- _Work task A_: Please quote the article on the UAE genetics study from "Following analysis of" to "thousands of years.".
- _Work task B_: Continue the article on the UAE genetics study from its final sentence.

- _Selected extract_:
* * *

Abu Dhabi-based Imperial College London Diabetes Centre and Oxford University researchers identify genetic structure in UAE population that could help spot rare diseases
Findings of study of 1,200 people from the UAE by geneticists and archaeologists has potential to support preventive care of genetic conditions, including type 2 diabetes.
A UAE-based research team led by Professor Maha Barakat, Director General of the Frontline Heroes Office and Director of Research at Imperial College London Diabetes Centre Abu Dhabi (ICLDC), a Mubadala Health partner, together with researchers from the University of Oxford, have unveiled a groundbreaking discovery with significant potential to enhance healthcare outcomes in the UAE.
Following analysis of the fine-scale genetic structure and ancestry of nearly 1,200 people from the UAE by a team of geneticists and archaeologists, the results have shown genetic traces of population mixing spanning thousands of years.
The research team, co-led by Professor Houman Ashrafian from Oxford University’s Radcliffe Department of Medicine, think that the unique family histories within the UAE will make it easier to spot otherwise rare genetic variants related to diseases such as type 2 diabetes. This means that geneticists could potentially use this population as a microcosm to find and understand otherwise difficult-to-find genes related to metabolic diseases.
The research team from Oxford University and the ICLDC think that these genetic traces also reflect interesting details about the movement of people in the Middle East after major cultural transitions, such as the invention of agriculture, as well as desertification of the region in the past 6,000 years.
Professor Maha Barakat said: "We are pleased to see the outcomes of ICLDC genetics research efforts pay off after nine years of continuous work, coordination and collaboration with the Oxford University team.” She also noted that this unique research, the first of its kind, had produced significant results on migration patterns in the Northern Emirates and the Emirate of Abu Dhabi.
Dr. Fatima Al Kaabi, Executive Director of the Emirati Genome programme at the Abu Dhabi Executive Office said: “We are delighted to witness how the teams’ tireless genomics research efforts, in collaboration with a world-leading institution such as Oxford University, are supporting the UAE’s wider work in genomics, which aim to enable personalised healthcare with a focus on prevention and improving overall wellbeing.”

* * *

Dataset entries

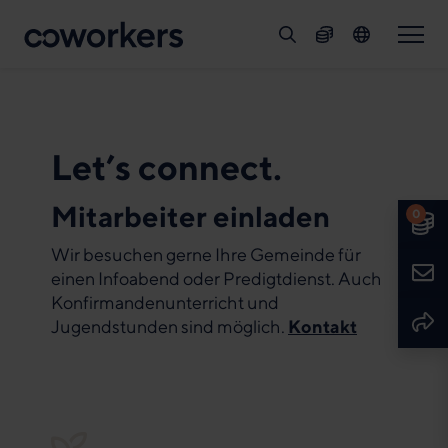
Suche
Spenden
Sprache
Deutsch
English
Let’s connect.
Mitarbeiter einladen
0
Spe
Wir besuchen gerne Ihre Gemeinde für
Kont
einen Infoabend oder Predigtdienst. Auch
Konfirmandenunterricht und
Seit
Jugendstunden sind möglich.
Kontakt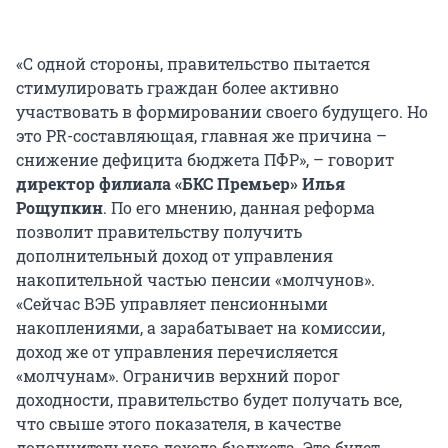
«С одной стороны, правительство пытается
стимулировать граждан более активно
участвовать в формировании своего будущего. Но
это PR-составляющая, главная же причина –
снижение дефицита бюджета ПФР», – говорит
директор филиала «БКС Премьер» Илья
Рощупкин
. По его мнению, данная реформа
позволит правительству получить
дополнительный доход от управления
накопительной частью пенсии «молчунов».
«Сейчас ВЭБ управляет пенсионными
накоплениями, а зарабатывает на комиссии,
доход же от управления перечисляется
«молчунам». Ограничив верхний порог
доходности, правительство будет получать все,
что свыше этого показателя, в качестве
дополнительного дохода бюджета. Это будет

* * *

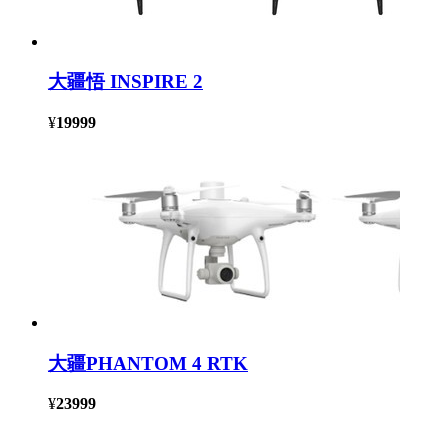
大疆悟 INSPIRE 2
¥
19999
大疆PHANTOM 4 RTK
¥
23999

* * *

- _Exercise result A_:
Following analysis of the fine-scale genetic structure and ancestry of nearly 1,200 people from the UAE by a team of geneticists and archaeologists, the results have shown genetic traces of population mixing spanning thousands of years.

- _Exercise result B_:
Oxford University’s Professor Houman Ashrafian, said: “This is the first fine-scale genetic analysis of the Emirati population, and in addition to finding genetic traces suggestive of migration events from thousands of years back, we think that this is a useful sample to find genetic variants linked to type 2 diabetes, which would have been hard to spot in any other population.”
“The Middle East is relatively understudied when it comes to population genetic studies, despite being home to over 460 million people. The unique population history of the UAE makes it a good site to understand the genetics of this region, helping reduce health disparities and promote genomics-driven precision medicine through a deeper understanding of population-specific genetic variation.”
Archaeologists have found evidence of people migrating across the Middle East because of climatic events such as droughts, as well as population expansions after humid ‘greening’ events. Trade hubs, such as pearl diving, also led to the mass movement of people.
The research study, published in the journal Molecular Biology and Evolution, compared the genetics of their sample from current day UAE to those of people from Sub-Saharan Africa, the wider Middle East, Europe, the Caucasus and South Asia, and found that the genetic admixture of their UAE sample reflected its intercontinental location between Africa, Europe and Asia. The team also analysed the genetic makeup of the Y chromosome (which is only passed along the male line) and a cell component called the mitochondria (which is only passed along the female line). This too found genetic mixtures consistent with previously known migration events.